Why do I find verse 13 and 16 humorous?  Because in verse 12 the concept of seven heavens or firmaments is nothing new to religion and yet has no physical proof (even when you claim that there are 7 major planets…there are actually eight, all equally “major”).  The concept of seven heavens is from many religions; Chinese, Jewish, Christian, Islamic, Norse, and many other ancient cultures.  This concept is nothing new, yet we are supposed to believe it just because it is ancient superstition that has crept into almost all modern day religions.  I also find the concept of everything created having a purpose which will be included in the judgment of humankind hilarious.  That the millions of galaxies in our universe are created to somehow indicate that a supreme being exists is laughable.  Humanity has just now, centuries after the last message from a supreme being, been able to detect the existence of these uncountable numbers of stars.  There is no purpose to humanity in the existence of these stars, nor has their existence made any difference to those people who never knew they existed.

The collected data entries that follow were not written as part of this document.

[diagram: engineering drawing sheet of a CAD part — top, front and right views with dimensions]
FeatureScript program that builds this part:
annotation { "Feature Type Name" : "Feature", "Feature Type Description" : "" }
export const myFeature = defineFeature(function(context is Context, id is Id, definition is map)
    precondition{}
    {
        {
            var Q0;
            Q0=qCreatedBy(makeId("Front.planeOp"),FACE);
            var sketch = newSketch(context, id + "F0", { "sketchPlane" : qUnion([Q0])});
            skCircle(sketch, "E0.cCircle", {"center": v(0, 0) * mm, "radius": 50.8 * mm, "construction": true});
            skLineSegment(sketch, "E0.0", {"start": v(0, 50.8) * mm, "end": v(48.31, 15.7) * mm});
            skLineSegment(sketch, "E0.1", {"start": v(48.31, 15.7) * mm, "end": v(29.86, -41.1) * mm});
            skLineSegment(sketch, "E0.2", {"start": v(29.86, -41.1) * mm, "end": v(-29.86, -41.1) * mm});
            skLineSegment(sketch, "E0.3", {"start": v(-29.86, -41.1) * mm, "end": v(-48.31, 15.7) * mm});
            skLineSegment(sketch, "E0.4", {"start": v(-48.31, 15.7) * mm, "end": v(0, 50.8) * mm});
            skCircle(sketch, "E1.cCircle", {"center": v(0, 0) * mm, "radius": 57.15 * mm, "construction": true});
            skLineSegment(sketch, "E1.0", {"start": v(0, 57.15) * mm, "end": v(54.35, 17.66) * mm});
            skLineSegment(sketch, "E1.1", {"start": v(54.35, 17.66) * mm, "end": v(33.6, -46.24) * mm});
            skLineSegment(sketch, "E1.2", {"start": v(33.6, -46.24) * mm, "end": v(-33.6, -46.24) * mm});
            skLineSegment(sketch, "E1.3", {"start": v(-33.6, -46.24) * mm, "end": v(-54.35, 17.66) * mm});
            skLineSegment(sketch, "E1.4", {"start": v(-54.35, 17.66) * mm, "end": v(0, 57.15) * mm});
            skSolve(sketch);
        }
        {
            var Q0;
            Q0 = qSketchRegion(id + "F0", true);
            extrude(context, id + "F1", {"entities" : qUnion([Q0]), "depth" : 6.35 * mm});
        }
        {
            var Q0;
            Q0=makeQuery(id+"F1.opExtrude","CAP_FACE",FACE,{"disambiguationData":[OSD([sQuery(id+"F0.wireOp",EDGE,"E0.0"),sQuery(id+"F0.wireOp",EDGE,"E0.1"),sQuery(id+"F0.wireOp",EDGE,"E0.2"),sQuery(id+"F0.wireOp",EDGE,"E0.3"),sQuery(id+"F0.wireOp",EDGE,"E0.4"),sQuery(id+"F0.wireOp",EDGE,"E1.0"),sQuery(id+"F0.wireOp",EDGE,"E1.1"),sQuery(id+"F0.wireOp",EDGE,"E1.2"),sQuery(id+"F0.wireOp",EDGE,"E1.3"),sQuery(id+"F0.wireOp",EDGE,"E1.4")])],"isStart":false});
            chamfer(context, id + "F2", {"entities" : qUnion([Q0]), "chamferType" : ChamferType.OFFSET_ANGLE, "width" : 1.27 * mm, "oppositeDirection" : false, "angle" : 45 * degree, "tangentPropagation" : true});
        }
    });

I have three problems with the impermanency of hell.  First, that means that even the most evil of person will someday share heaven with the most virtuous person.  Not quite the most just system devised.  Second, why bother being good, if we are going to make to heaven in the end.  And the third thing is the concept of torture to bring us into the “light”.  How does that reform a “sinner”?  Wishing I were never born for even a second, minute, year, eon; how does that make me any more receptive to the “Truth”?  All I feel is pain from a loving and just dictator.  That doesn’t seem to be the best method for reforming the unbeliever.

Then in verse 33 we get to the part of Islam that everyone has heard about.  This is where the Holy Qur’an promises the female virgins waiting in heaven for the virtuous men.  Isn’t it funny how this is centered on the straight man’s desire?  “Heaven will be filled with sex” just does not seem to fit with what we are taught here on earth of proper behavior.  Women, of course, don’t get the same thing.  And since gay men don’t go to heaven it doesn’t matter.  Fortunately, more enlightened scholars have realized that this is a metaphor and not the actual situation. 

M Esed also claims that the “Ultimate Reality” will be shown to humans on the Day of Judgment.  Similar to the movie the Matrix, what we are experiencing now in reality is just a dream.  But instead of waking up into a different society with horrific machines, we will wake up to face our Spiritual Judge.  Not much difference if you ask me!

In the closing verse, the Prophet returns to a truth that even the most hard core Atheist will agree with.  Punishment here on earth, in this life, does occur.  We could hope that some supernatural being would be the one that does it, but that rarely occurs.  But we do know that people are punished by their own conscience and by regret.  And on many occasions by other humans that enforce the laws of society.  Yet prisons do not rehabilitate criminals nor does it deter crime, so how exactly does the concept of hell rehabilitate the sinner?